*** Text excerpt
When Fergus removes Jody’s hood, it is as important a reveal as the famous “twist” that happens midway through the film. (More on that soon.) Neil Jordan prolongs the moment in a shot of Fergus that is filmed almost in slow motion, giving a simple action the appearance of something more, even though we don’t know exactly what yet.

Continuing in that same scene, Jody shows Fergus a photograph of his girlfriend Dil (Jaye Davidson), which prompts Fergus to make the comment that Dil would be “anybody’s type.” (When Fergus leans down to Jody, the camera tilts slightly to create a canted angle, an oft-used technique in the film to suggest that the bonds between men and women, as well as among men, are off-kilter.) The universality of Fergus’s claim will later test his preconceived notions about his relationship to sexuality, romance and love when, after Jody is killed by in a government raid on the hideout, Fergus escapes to London and tracks Dil down, bound to a promise he made to Jody that Dil would be looked after.

The first scene with Dil, when Fergus visits the hair salon where she works, establishes instant chemistry between the two characters. You know from Fergus’s first glance at Dil in real life that he is hooked, completely infatuated. This scene contains possibly my favorite image in the film: identity, sensuality and, considering the scissors, a violent act that destroys and then transforms a person into someone else – all in one shot of Jaye Davidson cutting Stephen Rea’s hair.

The shining, sparkling highlight of the film is when Dil – wearing a gold dress designed by Sandy Powell – lipsyncs to a cover of “The Crying Game,” the song that inspired the film’s title. The lyrics’ story is told by a narrator who is tired of relationships that initially seem like wonderful romances but are eventually revealed to be built on lies; in The Crying Game, the main characters’ secrets and lies are a constant source of conflict.
******
◆ Check your understanding ◆
[A] Summarize the essay on The Crying Game in two sentences.
[B] According to the essay on The Crying Game, who designed the gold dress Dil wears when she lipsyncs to the title song?
[C] Retype the part of the essay on The Crying Game starting with "The first scene" and going on through "Stephen Rea’s hair.".
*** Study material
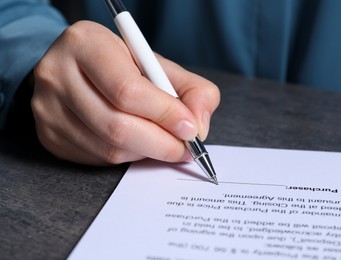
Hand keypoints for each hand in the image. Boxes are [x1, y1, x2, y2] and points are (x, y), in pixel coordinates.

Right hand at [32, 21, 219, 164]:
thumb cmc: (121, 66)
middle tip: (185, 148)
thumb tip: (199, 127)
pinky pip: (98, 159)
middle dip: (161, 143)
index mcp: (86, 44)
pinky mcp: (49, 136)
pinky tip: (138, 143)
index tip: (191, 129)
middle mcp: (58, 75)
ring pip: (109, 148)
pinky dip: (128, 156)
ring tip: (163, 143)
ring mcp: (48, 109)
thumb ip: (191, 89)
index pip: (128, 90)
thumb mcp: (157, 65)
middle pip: (117, 126)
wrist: (77, 70)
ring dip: (146, 152)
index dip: (165, 114)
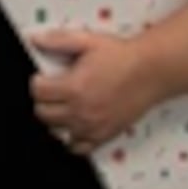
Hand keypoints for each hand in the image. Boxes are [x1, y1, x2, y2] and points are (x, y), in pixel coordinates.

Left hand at [29, 31, 162, 153]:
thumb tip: (36, 40)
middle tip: (56, 91)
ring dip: (57, 119)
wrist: (152, 71)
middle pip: (42, 113)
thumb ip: (59, 41)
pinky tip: (77, 125)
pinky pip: (77, 148)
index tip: (44, 78)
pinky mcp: (103, 135)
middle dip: (45, 100)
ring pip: (55, 131)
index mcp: (73, 87)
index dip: (38, 82)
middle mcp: (80, 110)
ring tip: (67, 106)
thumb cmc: (123, 57)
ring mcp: (91, 126)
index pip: (37, 92)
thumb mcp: (88, 42)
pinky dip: (73, 139)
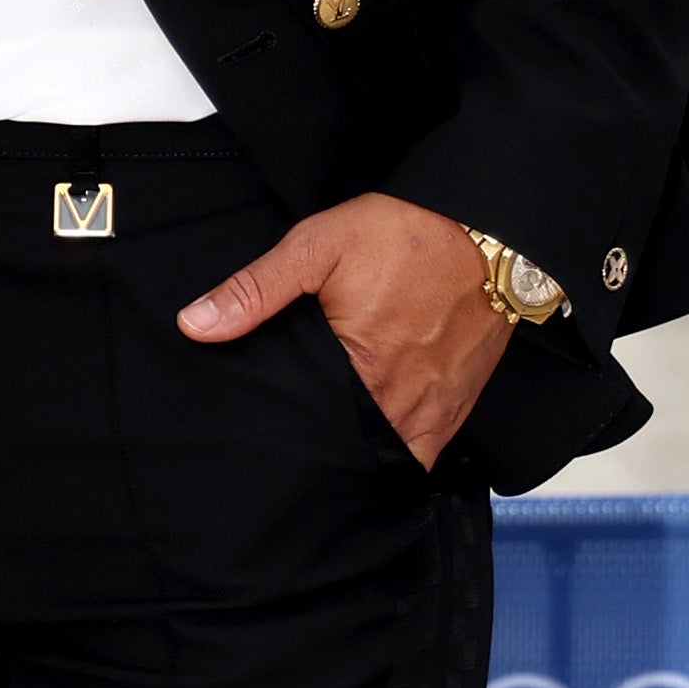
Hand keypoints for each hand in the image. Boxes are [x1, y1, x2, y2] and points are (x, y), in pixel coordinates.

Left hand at [179, 191, 512, 465]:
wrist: (493, 229)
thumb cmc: (408, 233)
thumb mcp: (319, 245)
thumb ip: (256, 289)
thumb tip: (194, 324)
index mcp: (363, 368)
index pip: (307, 429)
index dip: (283, 438)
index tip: (264, 436)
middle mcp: (404, 400)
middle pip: (350, 452)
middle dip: (319, 455)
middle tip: (289, 452)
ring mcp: (437, 408)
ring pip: (388, 458)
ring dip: (360, 457)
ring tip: (327, 452)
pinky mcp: (461, 403)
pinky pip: (425, 450)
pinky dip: (400, 453)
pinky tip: (374, 442)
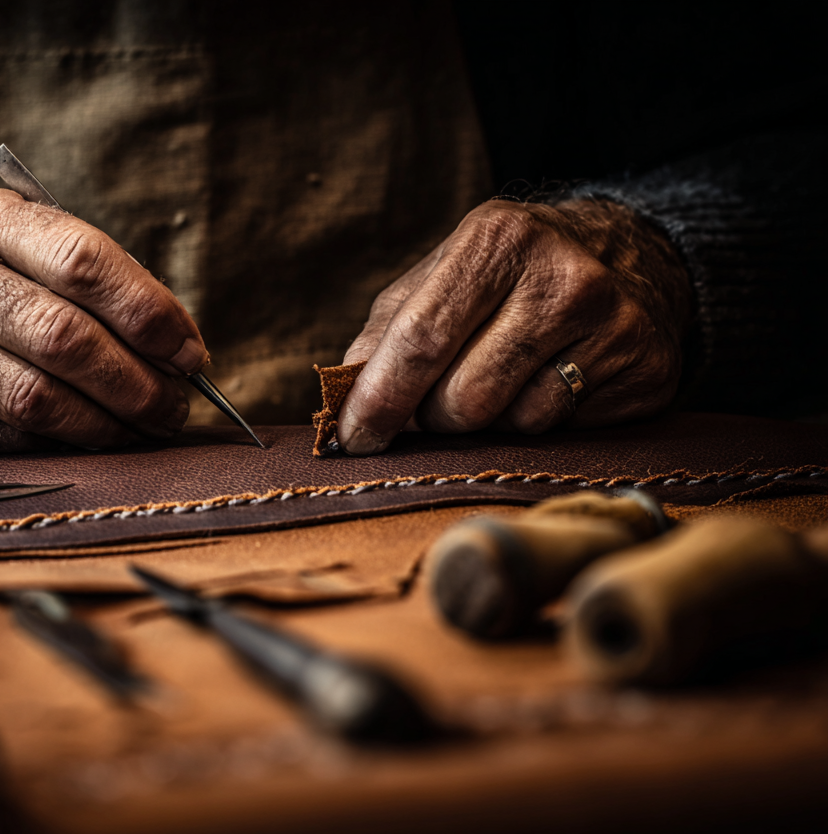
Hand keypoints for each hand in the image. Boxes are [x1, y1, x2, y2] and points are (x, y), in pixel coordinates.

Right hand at [0, 187, 207, 451]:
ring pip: (32, 399)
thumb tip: (181, 355)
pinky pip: (0, 440)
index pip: (81, 261)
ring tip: (141, 430)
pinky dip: (59, 449)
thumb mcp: (17, 245)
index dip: (149, 314)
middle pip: (61, 337)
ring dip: (105, 426)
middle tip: (174, 408)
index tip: (190, 354)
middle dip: (136, 383)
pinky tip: (87, 444)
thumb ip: (92, 283)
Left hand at [336, 197, 692, 454]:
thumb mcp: (443, 275)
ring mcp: (614, 323)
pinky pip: (562, 433)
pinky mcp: (647, 369)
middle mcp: (562, 275)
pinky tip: (552, 383)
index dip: (378, 401)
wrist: (633, 254)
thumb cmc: (510, 274)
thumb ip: (385, 332)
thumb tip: (342, 399)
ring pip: (514, 423)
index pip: (420, 340)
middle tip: (440, 401)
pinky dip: (540, 423)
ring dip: (489, 422)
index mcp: (497, 239)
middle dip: (435, 417)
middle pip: (463, 399)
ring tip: (504, 380)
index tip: (352, 439)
******
◆ Numbered responses ◆
[A] After Jody shows Fergus a photograph of his girlfriend Dil and is later killed in a government raid, Fergus escapes to London and tracks Dil down, bound by a promise to Jody that she would be looked after. Their first scene together in her hair salon establishes instant chemistry, and the film's highlight is Dil lipsyncing to a cover of "The Crying Game," whose lyrics about relationships revealed to be built on lies echo the secrets and lies that drive the film's conflict.

[B] Sandy Powell.

[C]
The first scene with Dil, when Fergus visits the hair salon where she works, establishes instant chemistry between the two characters. You know from Fergus’s first glance at Dil in real life that he is hooked, completely infatuated. This scene contains possibly my favorite image in the film: identity, sensuality and, considering the scissors, a violent act that destroys and then transforms a person into someone else – all in one shot of Jaye Davidson cutting Stephen Rea’s hair.